Thursday, June 3, 2010

100 years, 100 films 4: The Child of Paris (1913)

Leonce Perret's 1913 film The Child of Paris is the first actual "feature" film in my 100 years, 100 films experiment thingy - it ran for a little over two hours. Which was somewhat strange, since it climaxed about seventy minutes in, and then just kept going.

It starts off with a happy aristocratic family - mum, dad and precocious little girl. They are happy and gay but - oh no! The father is called away to war. Kind of sad, but it's alright. There's an... uncle (?) around to be the man of the house, so the status quo is maintained, more or less. But after a ridiculous looking battle sequence (it resembles no battle sequence more than the ending of the Marx Brothers film Duck Soup), the father is killed. (Or is he?) Well, that's sad and everything, but at least their is the uncle (?) around to look after things. Oh wait, no he's not, he's called away to war as well. Oh, and the mother goes crazy and dies of grief.

Yep, so after that cheery beginning, the precocious little girl gets shipped off to a boarding school that makes Oliver Twist's orphanage look like a fun place to be. It's so clichedly horrible that after just a single day the little girl decides to run away. She falls asleep on the side of the road, is picked up by a petty thief, and is sold into slavery to an abusive alcoholic cobbler.

Boy, this film lays it on thick. These openning passages actually do become ridiculous after a while - particularly since the little girl is such a... weird actress. She does the exact same over-the-top arm movements and exaggerated facial expressions that an adult actress would do in a silent film from this time, but coming from a tiny child it just feels bizarre. Sometimes it is legitimately effective, like when she starts sobbing in the boarding school, surrounded by her totally uncaring classmates. But sometimes it seems truly surreal - there is one scene when she first goes to the boarding school, and her dolly is taken away from her. She is left in this big empty room all by herself, and she does this weird thing where she just sort of stretches her arms out longingly, then holds them there for about a minute. It's as if the director forgot to give her direction after "hold your arms out," and so she just stayed like that until he called cut. Which he didn't do for a really long time.

So anyway, after she's sold into slavery to the cobbler, the cobbler's apprentice feels sorry for her and becomes her friend. They hang out for a while, making the best of a bad situation, and it's here that the film starts to pick up - it's finally gotten out of its, "let's do the worst possible things we can think of" routine, and has admitted that some people can be nice.

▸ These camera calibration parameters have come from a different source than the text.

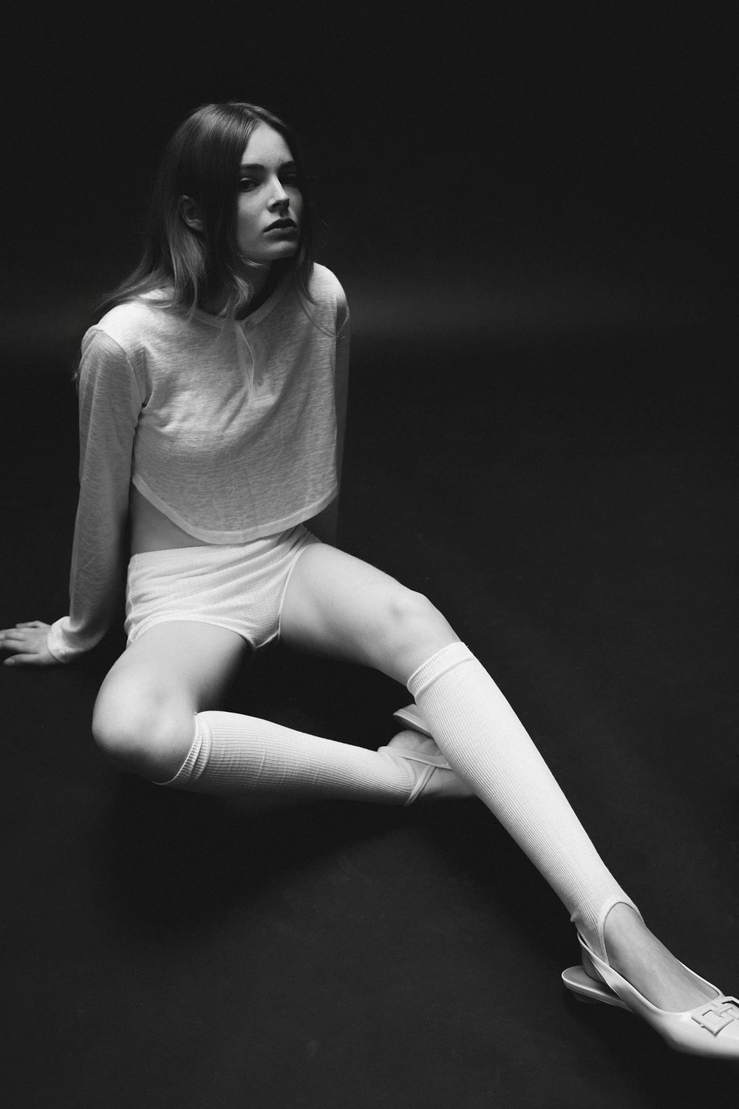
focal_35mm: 35
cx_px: 370
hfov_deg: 37.9
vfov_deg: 54.4
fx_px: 1078
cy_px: 554
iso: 100
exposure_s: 1/160
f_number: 4
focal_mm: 35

And then it turns out that the father wasn't dead after all! He was just a prisoner of war. So he comes back to find his wife dead and his daughter missing, and is understandably pretty annoyed about the whole thing. So he gets the newspaper to print an article about how his daughter is missing, and a bunch of unscrupulous rapscallions who know the drunken cobbler decide they will basically ransom the daughter out to her father. The cobblers apprentice finds out about this whole thing, and he doesn't want the girl to get hurt, so he follows one of the rapscallions to their secret hideout, where they have tied the father to a bed (for some reason). He then alerts the police, they burst in and arrest everybody. And this should have been the end - that way the film would have had constant forward motion, culminating in a satisfying climax.

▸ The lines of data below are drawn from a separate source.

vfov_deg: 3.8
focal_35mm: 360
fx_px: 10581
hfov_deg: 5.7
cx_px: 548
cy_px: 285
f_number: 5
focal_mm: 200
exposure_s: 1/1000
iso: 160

But what actually happens is that one of the rapscalians escapes with the little girl, and flees the city. Why does he do this? It isn't really clear - he makes vague allusions to having some sort of plan to extort more money out of the father, but he already got a million francs out of the deal - how long does he think his luck could possibly last? The fact that he managed to get away at all was lucky - the fact that he managed to get away with the ransom money was basically a miracle. Why does he choose to take the girl as well? To slow him down and increase the chance of capture exponentially? To make sure that the police are putting all their resources into capturing him? It makes no sense - and it would be fine if the answer was "to continue the plot" - I would have accepted that as an explanation. But the plot gets really crummy after this point, and if he hadn't taken the girl, none of the crumminess would have happened.

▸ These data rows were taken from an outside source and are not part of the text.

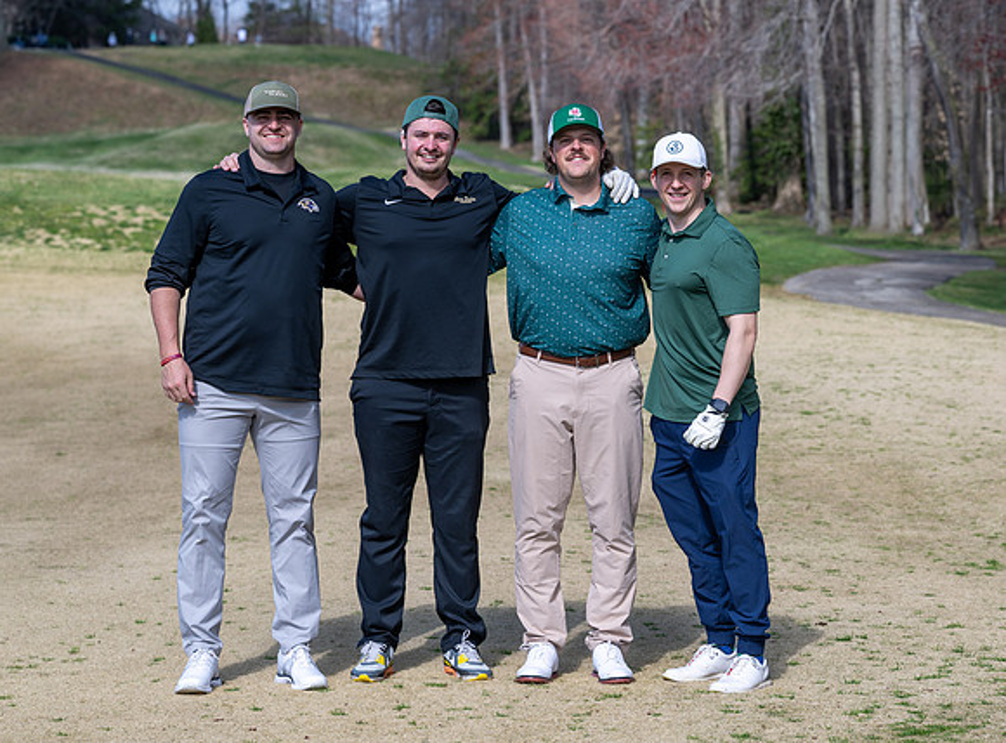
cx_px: 562
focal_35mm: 111
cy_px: 398
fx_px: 3206
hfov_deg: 17.8
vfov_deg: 13.2
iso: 90
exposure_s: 1/500
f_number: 5
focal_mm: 92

What do I mean when I say that the plot gets crummy after this point? Well - the movie becomes a detective mystery from this point on, with the cobbler's apprentice working as an amateur sleuth. Nothing wrong with that in theory, but the problem is that it's really weirdly done. It isn't some ceaseless quest, building in speed and tension, moving towards an inevitable confrontation between the apprentice and the rapscallion. But this doesn't happen. It happens for about the first ten minutes - the apprentice finds clues, works out what's going on, tracks the rapscallion down, hones in on him. And then, for no reason, the film just decides to... wander off for a while. It spends about twenty minutes just meandering around. The apprentice rents a hotel, eats some food, gets some new clothes, wanders aimlessly around some parks. And after this pointless meandering, the film never regains steam. It just sort of continues at this ambling pace, and so the ending of the film just seems sort of like a petering out.

The film should have either stopped after seventy minutes, when the police arrested all the rapscallions, or should have edited out about twenty minutes of the last fifty, where absolutely nothing of consequence happens, slowing down the pace to a weird and pointless crawl. If it had done either of those things, it would have been really good. As it was, it was just reasonable. Not bad, but... reasonable.